A different program starts with the following RAM contents. The program counter begins at address A0 and all registers are empty.

RAM Address Contents
A0LOAD R1, B0
A1LOAD R2, B1
A2ADD R3, R1, R2
A3STORE R3, B2
B030
B115
B2???

Trace the FDE cycle for each of the four instructions. For each one, identify what happens at the Fetch, Decode, and Execute stages, and what data movement occurs. What value ends up at RAM address B2 when the program finishes?

Show Answer

Instruction 1 — LOAD R1, B0
Fetch: RAM[A0] → IR. PC advances to A1.
Decode: CU identifies a LOAD; copy RAM[B0] into R1.
Execute: RAM[B0] → R1. R1 = 30.

Instruction 2 — LOAD R2, B1
Fetch: RAM[A1] → IR. PC advances to A2.
Decode: CU identifies a LOAD; copy RAM[B1] into R2.
Execute: RAM[B1] → R2. R2 = 15.

Instruction 3 — ADD R3, R1, R2
Fetch: RAM[A2] → IR. PC advances to A3.
Decode: CU identifies an ADD; send R1 and R2 to the ALU, result into R3.
Execute: R1 + R2 = 30 + 15 = 45. R3 = 45.

Instruction 4 — STORE R3, B2
Fetch: RAM[A3] → IR. PC advances to A4.
Decode: CU identifies a STORE; copy R3 into RAM[B2].
Execute: R3 → RAM[B2]. RAM[B2] = 45.

Final answer: RAM address B2 holds 45. This program loaded two values (30 and 15), added them, and stored the sum. ✓

What This Means for Your Classroom

You have just done something most people never do: you followed actual data through a CPU, one instruction at a time. The scale in real hardware is vastly larger — billions of instructions per second, billions of transistors — but the logic is the same loop you just traced five times.
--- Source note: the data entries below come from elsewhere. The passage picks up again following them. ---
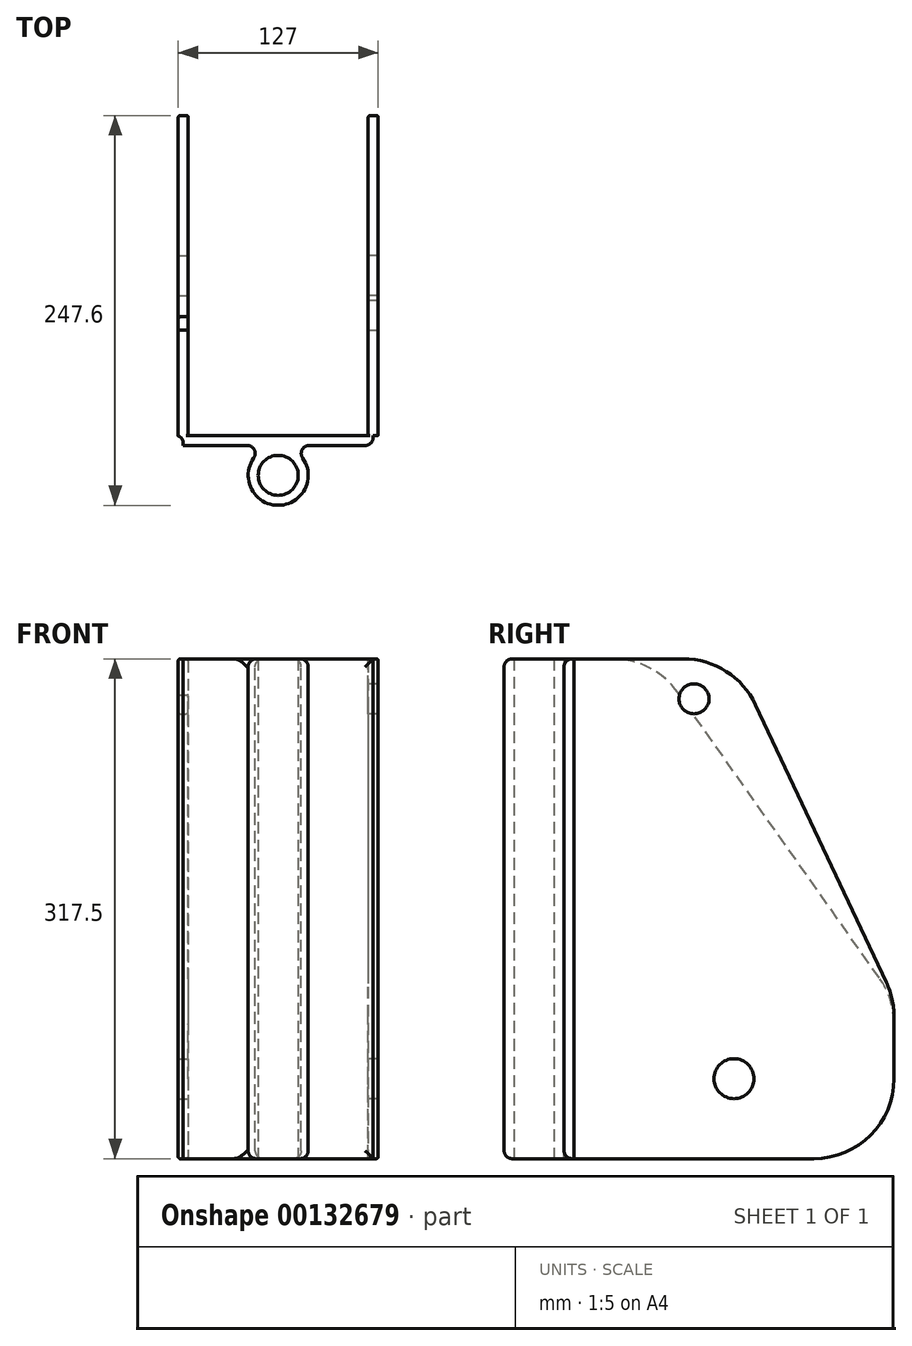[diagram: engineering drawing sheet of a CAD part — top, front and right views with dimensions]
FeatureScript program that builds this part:
annotation { "Feature Type Name" : "Feature", "Feature Type Description" : "" }
export const myFeature = defineFeature(function(context is Context, id is Id, definition is map)
    precondition{}
    {
        {
            var Q0;
            Q0=qCreatedBy(makeId("Right.planeOp"),FACE);
            var sketch = newSketch(context, id + "F0", { "sketchPlane" : qUnion([Q0])});
            skLineSegment(sketch, "E0", {"start": v(-76.2, 139.7) * mm, "end": v(-76.2, -177.8) * mm});
            skLineSegment(sketch, "E1", {"start": v(-76.2, -177.8) * mm, "end": v(127, -177.8) * mm});
            skLineSegment(sketch, "E2", {"start": v(127, -177.8) * mm, "end": v(127, -76.2) * mm});
            skLineSegment(sketch, "E3", {"start": v(-76.2, 139.7) * mm, "end": v(25.4, 139.68) * mm});
            skLineSegment(sketch, "E4", {"start": v(25.4, 139.68) * mm, "end": v(127, -76.2) * mm});
            skCircle(sketch, "E5", {"center": v(25.4, -127) * mm, "radius": 12.7 * mm});
            skPoint(sketch, "E5.centerSnap0", {"position": v(127, -127) * mm});
            skCircle(sketch, "E6", {"center": v(0, 114.28) * mm, "radius": 9.53 * mm});
            skSolve(sketch);
        }
        {
            var Q0;
            Q0=makeQuery(id+"F0.imprint","IMPRINT",FACE,{"disambiguationData":[TD([[makeQuery(id+"F0.imprint","IMPRINT",EDGE,{"derivedFrom":sQuery(id+"F0.wireOp",EDGE,"E0")}),1.0]])]});
            extrude(context, id + "F1", {"entities" : qUnion([Q0]), "depth" : 6.35 * mm});
        }
        {
            var Q0;
            Q0=makeQuery(id+"F1.opExtrude","SWEPT_FACE",FACE,{"disambiguationData":[OSD([sQuery(id+"F0.wireOp",EDGE,"E0")])]});
            var sketch = newSketch(context, id + "F2", { "sketchPlane" : qUnion([Q0])});
            skLineSegment(sketch, "E7.bottom", {"start": v(3.17, 139.7) * mm, "end": v(-117.48, 139.7) * mm});
            skLineSegment(sketch, "E7.top", {"start": v(3.18, -177.8) * mm, "end": v(-117.47, -177.8) * mm});
            skLineSegment(sketch, "E7.left", {"start": v(3.18, 139.7) * mm, "end": v(3.18, -177.8) * mm});
            skLineSegment(sketch, "E7.right", {"start": v(-117.48, 139.7) * mm, "end": v(-117.47, -177.8) * mm});
            skSolve(sketch);
        }
        {
            var Q0;
            {var subQ2=sQuery(id+"F2.wireOp",EDGE,"E7.right");Q0=makeQuery(id+"F2.imprint","IMPRINT",FACE,{"disambiguationData":[TD([[makeQuery(id+"F2.imprint","IMPRINT",EDGE,{"derivedFrom":subQ2}),1.0]])]});}
            var Q1;
            {var subQ3=sQuery(id+"F2.wireOp",EDGE,"E7.left");Q1=makeQuery(id+"F2.imprint","IMPRINT",FACE,{"disambiguationData":[TD([[makeQuery(id+"F2.imprint","IMPRINT",EDGE,{"derivedFrom":subQ3}),-1.0]])]});}
            extrude(context, id + "F3", {"entities" : qUnion([Q0, Q1]), "operationType" : NewBodyOperationType.ADD, "depth" : 6.35 * mm});
        }
        {
            var Q0;
            Q0=makeQuery(id+"F3.opExtrude","SWEPT_FACE",FACE,{"disambiguationData":[OSD([sQuery(id+"F2.wireOp",EDGE,"E7.right")])]});
            var sketch = newSketch(context, id + "F4", { "sketchPlane" : qUnion([Q0])});
            skLineSegment(sketch, "E8", {"start": v(76.19, 139.7) * mm, "end": v(25.39, 139.7) * mm});
            skLineSegment(sketch, "E9", {"start": v(76.19, 139.7) * mm, "end": v(76.2, -177.8) * mm});
            skLineSegment(sketch, "E10", {"start": v(76.2, -177.8) * mm, "end": v(-127, -177.8) * mm});
            skLineSegment(sketch, "E11", {"start": v(-127, -177.8) * mm, "end": v(-127, -76.2) * mm});
            skLineSegment(sketch, "E12", {"start": v(-127, -76.2) * mm, "end": v(25.39, 139.7) * mm});
            skCircle(sketch, "E13", {"center": v(0, 114.28) * mm, "radius": 9.53 * mm});
            skCircle(sketch, "E14", {"center": v(-25.4, -127) * mm, "radius": 12.7 * mm});
            skSolve(sketch);
        }
        {
            var Q0;
            Q0=makeQuery(id+"F4.imprint","IMPRINT",FACE,{"disambiguationData":[TD([[makeQuery(id+"F4.imprint","IMPRINT",EDGE,{"derivedFrom":sQuery(id+"F4.wireOp",EDGE,"E8")}),1.0]])]});
            extrude(context, id + "F5", {"entities" : qUnion([Q0]), "operationType" : NewBodyOperationType.ADD, "depth" : 3.17 * mm, "hasSecondDirection" : true, "secondDirectionOppositeDirection" : true, "secondDirectionDepth" : 3.17 * mm});
        }
        {
            var Q0;
            Q0=makeQuery(id+"F5.opExtrude","SWEPT_FACE",FACE,{"disambiguationData":[OSD([sQuery(id+"F4.wireOp",EDGE,"E9")])]});
            var Q1;
            Q1=makeQuery(id+"F1.opExtrude","SWEPT_BODY",BODY,{"disambiguationData":[OSD([sQuery(id+"F0.wireOp",EDGE,"E0"),sQuery(id+"F0.wireOp",EDGE,"E1"),sQuery(id+"F0.wireOp",EDGE,"E2"),sQuery(id+"F0.wireOp",EDGE,"E3"),sQuery(id+"F0.wireOp",EDGE,"E4"),sQuery(id+"F0.wireOp",EDGE,"E5"),sQuery(id+"F0.wireOp",EDGE,"E6")])]});
            extrude(context, id + "F6", {"entities" : qUnion([Q0]), "operationType" : NewBodyOperationType.ADD, "endBoundEntityBody" : qUnion([Q1]), "depth" : 0.25 * mm});
        }
        {
            var Q0;
            Q0=makeQuery(id+"F6.boolean.opBoolean","INTERSECT",EDGE,{"derivedFrom":[makeQuery(id+"F3.opExtrude","SWEPT_FACE",FACE,{"disambiguationData":[OSD([sQuery(id+"F2.wireOp",EDGE,"E7.right")])]}),makeQuery(id+"F6.opExtrude","CAP_FACE",FACE,{"disambiguationData":[OSD([sQuery(id+"F4.wireOp",EDGE,"E9")])],"isStart":false})]});
            var Q1;
            Q1=makeQuery(id+"F3.opExtrude","CAP_EDGE",EDGE,{"disambiguationData":[OSD([sQuery(id+"F2.wireOp",EDGE,"E7.left")])],"isStart":true});
            fillet(context, id + "F7", {"entities" : qUnion([Q0, Q1]), "radius" : 5.08 * mm, "tangentPropagation" : true, "allowEdgeOverflow" : false});
        }
        {
            var Q0;
            Q0=makeQuery(id+"F5.opExtrude","SWEPT_EDGE",EDGE,{"disambiguationData":[OSD([sQuery(id+"F4.wireOp",EDGE,"E8"),sQuery(id+"F4.wireOp",EDGE,"E12")])]});
            var Q1;
            Q1=makeQuery(id+"F1.opExtrude","SWEPT_EDGE",EDGE,{"disambiguationData":[OSD([sQuery(id+"F0.wireOp",EDGE,"E3"),sQuery(id+"F0.wireOp",EDGE,"E4")])]});
            var Q2;
            Q2=makeQuery(id+"F1.opExtrude","SWEPT_EDGE",EDGE,{"disambiguationData":[OSD([sQuery(id+"F0.wireOp",EDGE,"E2"),sQuery(id+"F0.wireOp",EDGE,"E4")])]});
            var Q3;
            Q3=makeQuery(id+"F5.opExtrude","SWEPT_EDGE",EDGE,{"disambiguationData":[OSD([sQuery(id+"F4.wireOp",EDGE,"E11"),sQuery(id+"F4.wireOp",EDGE,"E12")])]});
            var Q4;
            Q4=makeQuery(id+"F5.opExtrude","SWEPT_EDGE",EDGE,{"disambiguationData":[OSD([sQuery(id+"F4.wireOp",EDGE,"E10"),sQuery(id+"F4.wireOp",EDGE,"E11")])]});
            var Q5;
            Q5=makeQuery(id+"F1.opExtrude","SWEPT_EDGE",EDGE,{"disambiguationData":[OSD([sQuery(id+"F0.wireOp",EDGE,"E1"),sQuery(id+"F0.wireOp",EDGE,"E2")])]});
            fillet(context, id + "F8", {"entities" : qUnion([Q0, Q1, Q2, Q3, Q4, Q5]), "radius" : 50.8 * mm, "tangentPropagation" : true, "allowEdgeOverflow" : false});
        }
        {
            var Q0;
            Q0=makeQuery(id+"F1.opExtrude","CAP_EDGE",EDGE,{"disambiguationData":[OSD([sQuery(id+"F0.wireOp",EDGE,"E4")])],"isStart":false});
            var Q1;
            Q1=makeQuery(id+"F1.opExtrude","CAP_EDGE",EDGE,{"disambiguationData":[OSD([sQuery(id+"F0.wireOp",EDGE,"E4")])],"isStart":true});
            var Q2;
            Q2=makeQuery(id+"F5.opExtrude","CAP_EDGE",EDGE,{"disambiguationData":[OSD([sQuery(id+"F4.wireOp",EDGE,"E12")])],"isStart":true});
            var Q3;
            Q3=makeQuery(id+"F5.opExtrude","CAP_EDGE",EDGE,{"disambiguationData":[OSD([sQuery(id+"F4.wireOp",EDGE,"E12")])],"isStart":false});
            fillet(context, id + "F9", {"entities" : qUnion([Q0, Q1, Q2, Q3]), "radius" : 1.27 * mm, "tangentPropagation" : true, "allowEdgeOverflow" : false});
        }
        {
            var Q0;
            Q0=makeQuery(id+"F3.opExtrude","SWEPT_FACE",FACE,{"disambiguationData":[OSD([sQuery(id+"F2.wireOp",EDGE,"E7.bottom")])]});
            var sketch = newSketch(context, id + "F10", { "sketchPlane" : qUnion([Q0])});
            skCircle(sketch, "E15", {"center": v(-57.15, -101.55) * mm, "radius": 19.05 * mm});
            skPoint(sketch, "E16", {"position": v(-57.15, -82.55) * mm});
            skSolve(sketch);
        }
        {
            var Q0;
            {var subQ0=sQuery(id+"F10.wireOp",EDGE,"E15");var subQ1=makeQuery(id+"F3.opExtrude","CAP_EDGE",EDGE,{"disambiguationData":[OSD([sQuery(id+"F2.wireOp",EDGE,"E7.bottom")])],"isStart":false});var subQ2=makeQuery(id+"F10.imprint","INTERSECT",VERTEX,{"disambiguationData":[OD(0.0)],"derivedFrom":[subQ1,subQ0]});Q0=makeQuery(id+"F10.imprint","IMPRINT",FACE,{"disambiguationData":[TD([[makeQuery(id+"F10.imprint","IMPRINT",EDGE,{"disambiguationData":[TD([[subQ2,1.0]])],"derivedFrom":subQ0}),1.0]])]});}
            extrude(context, id + "F11", {"entities" : qUnion([Q0]), "operationType" : NewBodyOperationType.ADD, "oppositeDirection" : true, "depth" : 317.5 * mm});
        }
        {
            var Q0;
            {var subQ0=sQuery(id+"F2.wireOp",EDGE,"E7.bottom");Q0=makeQuery(id+"F11.boolean.opBoolean","MERGE",FACE,{"derivedFrom":[makeQuery(id+"F3.opExtrude","SWEPT_FACE",FACE,{"disambiguationData":[OSD([subQ0])]}),makeQuery(id+"F11.opExtrude","CAP_FACE",FACE,{"disambiguationData":[OSD([subQ0,sQuery(id+"F10.wireOp",EDGE,"E15")])],"isStart":true})]});}
            var sketch = newSketch(context, id + "F12", { "sketchPlane" : qUnion([Q0])});
            skPoint(sketch, "E17", {"position": v(-57.15, -101.55) * mm});
            skSolve(sketch);
        }
        {
            var Q0;
            Q0=sQuery(id+"F12.wireOp",VERTEX,"E17");
            var Q1;
            Q1=makeQuery(id+"F1.opExtrude","SWEPT_BODY",BODY,{"disambiguationData":[OSD([sQuery(id+"F0.wireOp",EDGE,"E0"),sQuery(id+"F0.wireOp",EDGE,"E1"),sQuery(id+"F0.wireOp",EDGE,"E2"),sQuery(id+"F0.wireOp",EDGE,"E3"),sQuery(id+"F0.wireOp",EDGE,"E4"),sQuery(id+"F0.wireOp",EDGE,"E5"),sQuery(id+"F0.wireOp",EDGE,"E6")])]});
            hole(context, id + "F13", {"style" : HoleStyle.SIMPLE, "endStyle" : HoleEndStyle.THROUGH, "holeDiameter" : 25.4 * mm, "startFromSketch" : true, "locations" : qUnion([Q0]), "scope" : qUnion([Q1]), "isTappedThrough" : true});
        }
        {
            var Q0;
            {var subQ0=sQuery(id+"F2.wireOp",EDGE,"E7.left");var subQ2=sQuery(id+"F2.wireOp",EDGE,"E7.bottom");var subQ3=sQuery(id+"F2.wireOp",EDGE,"E7.top");Q0=makeQuery(id+"F11.boolean.opBoolean","SPLIT",FACE,{"disambiguationData":[TD([makeQuery(id+"F3.opExtrude","SWEPT_FACE",FACE,{"disambiguationData":[OSD([subQ0])]})])],"derivedFrom":makeQuery(id+"F3.opExtrude","CAP_FACE",FACE,{"disambiguationData":[OSD([subQ2,subQ3,subQ0,sQuery(id+"F2.wireOp",EDGE,"E7.right")])],"isStart":false})});}
            var Q1;
            Q1=makeQuery(id+"F11.opExtrude","SWEPT_FACE",FACE,{"disambiguationData":[OSD([sQuery(id+"F10.wireOp",EDGE,"E15")])]});
            fillet(context, id + "F14", {"entities" : qUnion([Q0, Q1]), "radius" : 5.08 * mm, "tangentPropagation" : true, "allowEdgeOverflow" : false});
        }
    });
For K-12 students, this kind of concrete tracing is often the moment hardware stops being magic and starts making sense. The abstraction of "the computer just does it" gives way to a clearer picture: instructions move, data moves, the CPU follows a disciplined sequence. That is a powerful shift, regardless of grade level.

As you prepare to discuss these ideas with students, consider: which part of this trace felt most surprising or clarifying to you? That reaction is often a good signal about where your students will need the most support.